We believe that reproducing science starts with being able to know what "materials" were used in generating the results.

Along with a truly dedicated group of volunteers from academia, government and non-government institutes, publishers and commercial antibody companies we have been running the Resource Identification Initiative (RII).

This initiative is meant to accomplish the following lofty goal: Ask authors to uniquely identify their antibodies (no easy task), organisms (an even harder task), and the databases and software tools that they used in their paper.

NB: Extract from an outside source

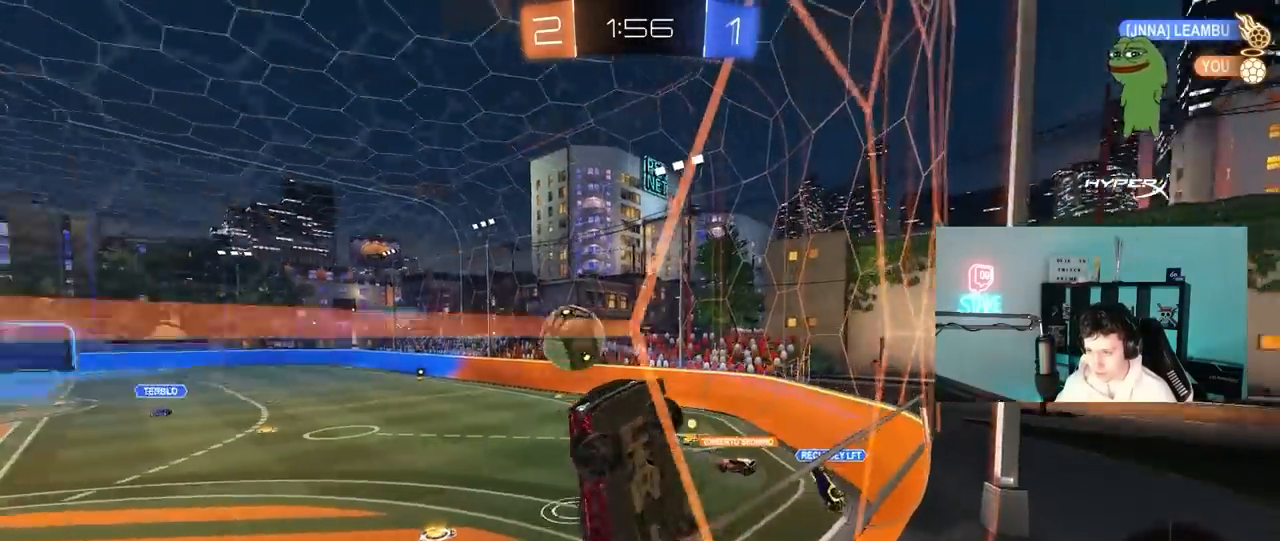
{"keys": ["w"], "mouse": [], "mouse_move": "still", "events": [[133, "d", "up"]]}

In order to ask them at the appropriate time, we gathered a group of journal chief editors to help us ask this question when authors are most interested in answering the question during the process of publication. We created many things to help them identify these things such as a database that stores information for 5 of the most common species used in experiments, antibody catalogs from over 200 vendors, and a database and tool catalog that contains over 3000 software tools and over 2500 academic databases, the largest of its' kind.

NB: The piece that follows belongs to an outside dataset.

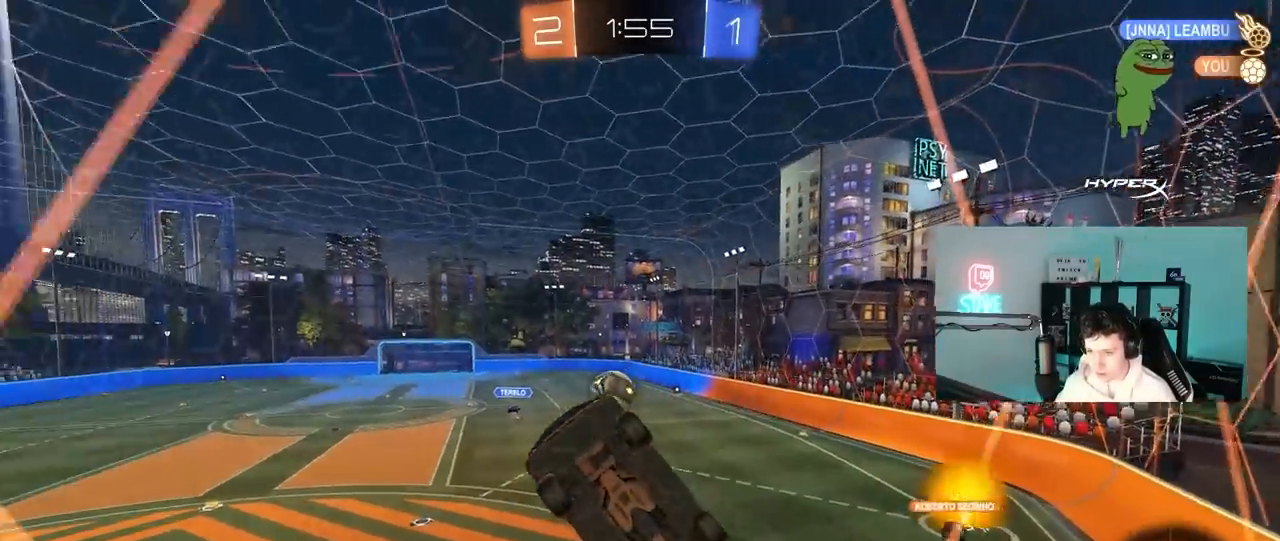
{"keys": ["d", "w"], "mouse": [], "mouse_move": "still", "events": [[50, "shift", "down"], [100, "d", "down"], [250, "shift", "up"]]}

We have been granted 3 months to determine if authors would actually do this. It has been two months, we fielded requests from about 30 users who could not find their resources, there have been more than 40 new software tools or databases registered to our tools registry, and more than 100 antibodies, but we kept waiting for RRIDs to show up in the literature.

Today our wait is over thanks to two papers, Khalil and Levitt in the Journal of Comparative Neurology and Joshi et al in PeerJ.

These authors apparently were able to correctly identify resources such as Matlab, NeuroLucida, ProteinDataBank and antibodies including anti-cholera toxin antibody from List Bio.

What does this tell us?

Well to start that this process is not impossible! That identifiers do exist for many things or the process of obtaining new ones is not so difficult that people can't do this. It also tells us that when asked at the right time, authors are willing to go the extra step, find and provide identifiers to their reagents or software tools!

Great, but why do I care about a single paper that uses an antibody or Matlab?

Well, it turns out that for many years JCN and NIF staff have been working diligently to link papers through that same identifier so in the case of this cholera toxin antibody we have marked 23 other papers that have used it since 2006.